In its annual statistical bulletin released Tuesday, OPEC said total world crude-oil production rose by 520,000 barrels per day, or 0.8%, to an average 69.64 million barrels a day in 2021. Oil output from OPEC members, meanwhile, rose by 2.7% year on year.

Meanwhile, Ecuador’s energy ministry had warned on Sunday that crude production could halt within 48 hours if road blocks and vandalization of oil facilities continued, news reports said.

And Libya’s National Oil Corp. on Monday said it was considering declaring a state of force majeure in the Gulf of Sirte region within 72 hours unless production and shipping is resumed.

With supplies in focus, traders awaited weekly data from the Energy Information Administration. The government agency had said the data due last week was delayed due to “systems issues.” However, it now plans to release its weekly report on U.S. petroleum supplies, covering the weeks ended June 17 and June 24, on Wednesday.

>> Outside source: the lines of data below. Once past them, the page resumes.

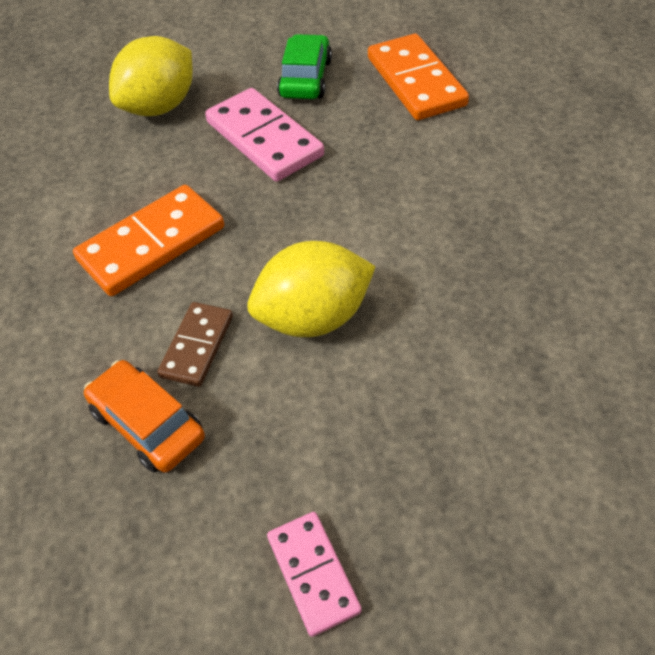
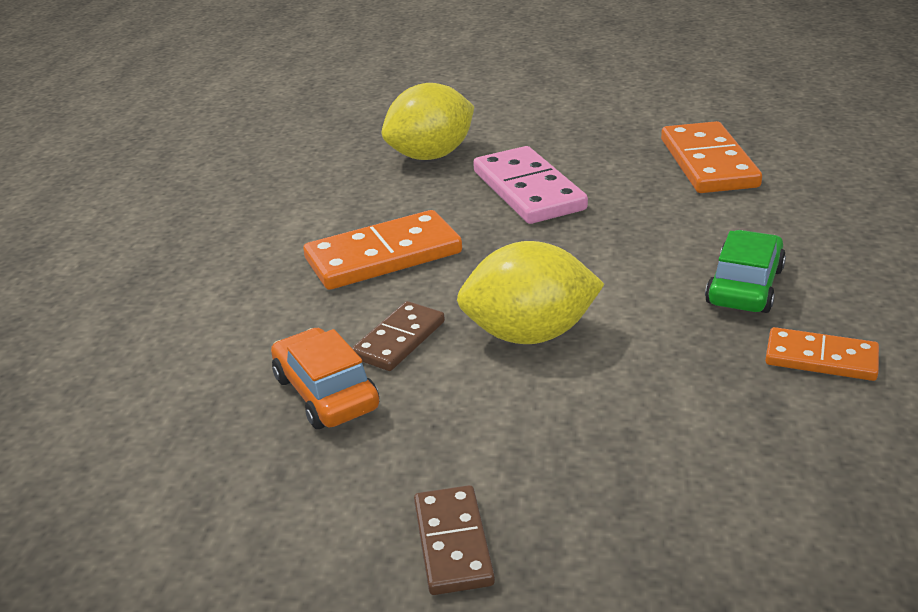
camera: 15 degrees right, 20 degrees down
pink domino [267,512,362,637] -> brown domino [414,485,495,595]
green car [277,34,332,99] -> green car moved to [705,230,786,313]
none -> orange domino [765,327,879,381]

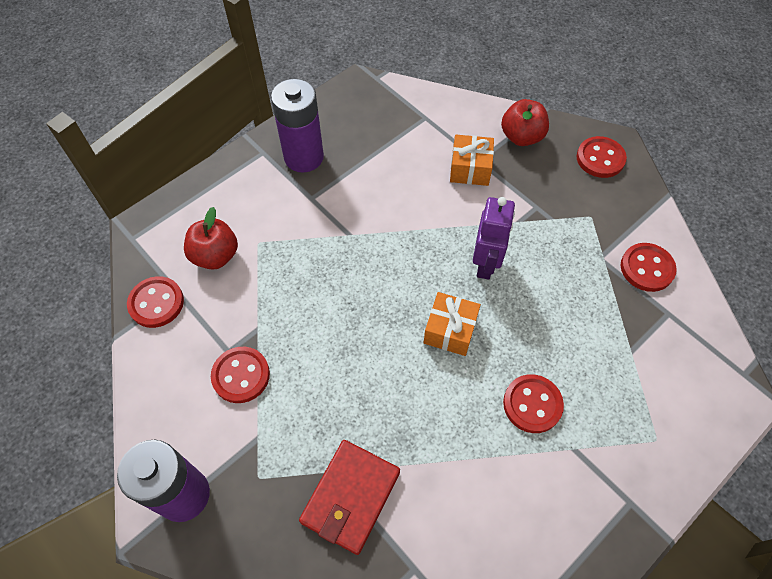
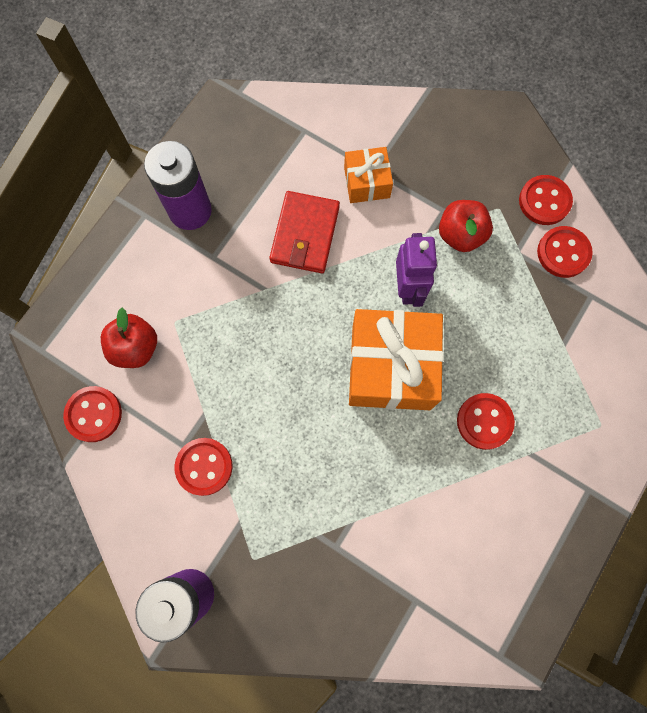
camera: 15 degrees left, 15 degrees up
red wallet [299,440,400,555] -> red wallet moved to [270,191,340,273]
orange gift [424,292,481,356] -> orange gift [349,309,444,410], size x1.89
red apple [501,99,549,146] -> red apple moved to [439,200,493,252]
red button [577,136,627,178] -> red button moved to [519,175,573,225]

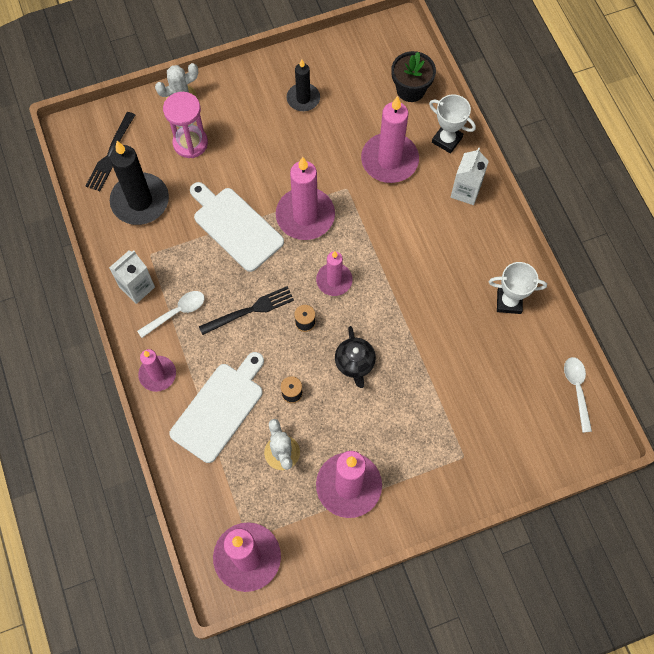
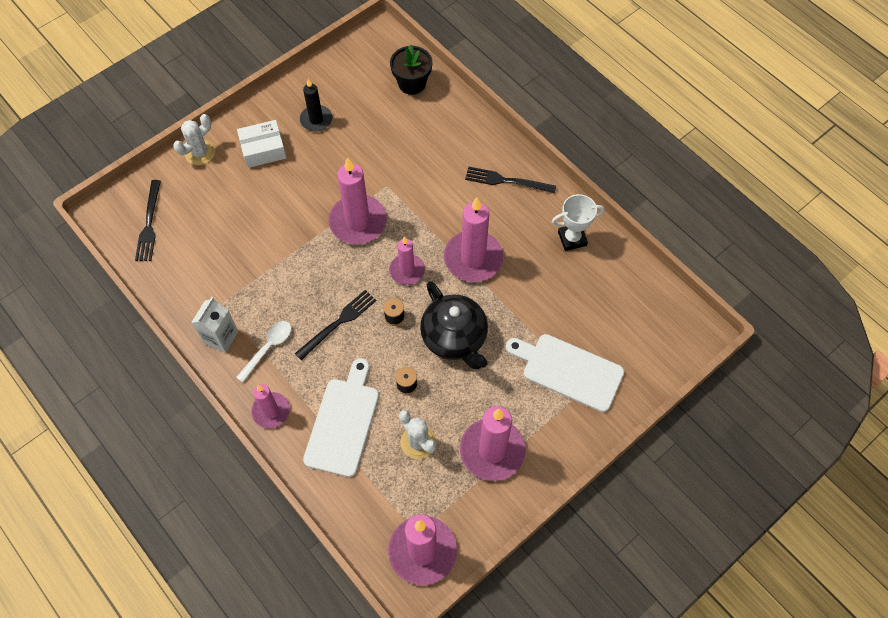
camera: 20 degrees left, 5 degrees down
black candle [110,141,169,225] -> none
pink hourglass [163,92,208,158] -> none
white cutting board [190,182,284,272] -> white cutting board moved to [506,334,624,412]
black teapot [335,326,376,388] -> black teapot [420,281,488,369], size x1.66
pink candle [361,96,419,183] -> pink candle moved to [444,197,503,282]
white trophy [429,94,476,154] -> none
white carton [451,147,489,205] -> none
white spoon [564,357,592,433] -> none
none -> white box [237,120,286,168]
none -> black fork [465,167,556,194]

On average, analysts forecast a fall of 3.7 million barrels in crude supplies for the week ended June 17, along with increases of 500,000 for gasoline and 600,000 for distillates, according to a poll conducted by S&P Global Commodity Insights. For the week June 24, the poll showed expectations for declines of 500,000 barrels for crude, 875,000 barrels for gasoline and 525,000 for distillates.